[Task goal]:
Since pictures are not wanted in the copy, output only the rest of each record exactly.

------ Information

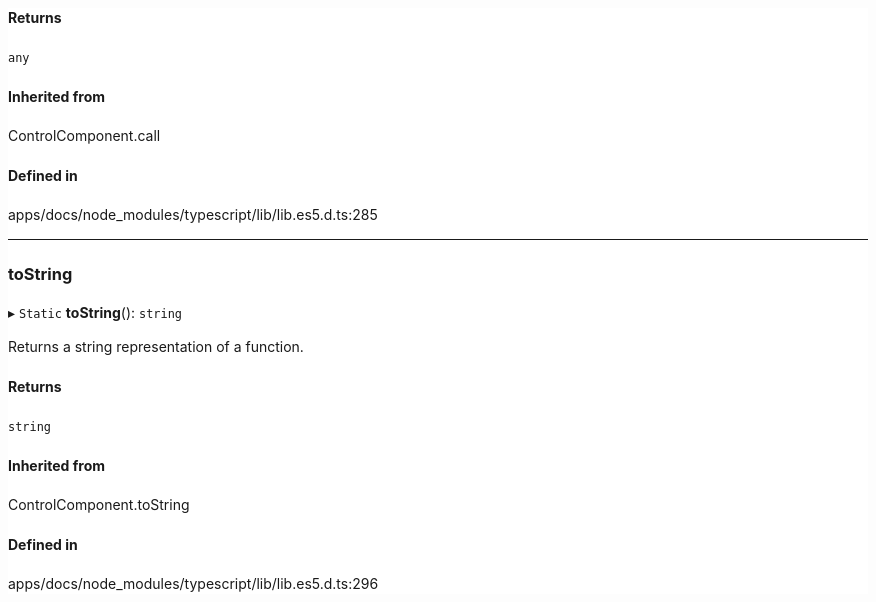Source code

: #### Returns

`any`

#### Inherited from

ControlComponent.call

#### Defined in

apps/docs/node_modules/typescript/lib/lib.es5.d.ts:285

___

### toString

▸ `Static` **toString**(): `string`

Returns a string representation of a function.

#### Returns

`string`

#### Inherited from

ControlComponent.toString

#### Defined in

apps/docs/node_modules/typescript/lib/lib.es5.d.ts:296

------------

[The answer]:
Source code

: #### Returns

`any`

#### Inherited from

ControlComponent.call

#### Defined in

apps/docs/node_modules/typescript/lib/lib.es5.d.ts:285

___

### toString

▸ `Static` **toString**(): `string`

Returns a string representation of a function.

#### Returns

`string`

#### Inherited from

ControlComponent.toString

#### Defined in

apps/docs/node_modules/typescript/lib/lib.es5.d.ts:296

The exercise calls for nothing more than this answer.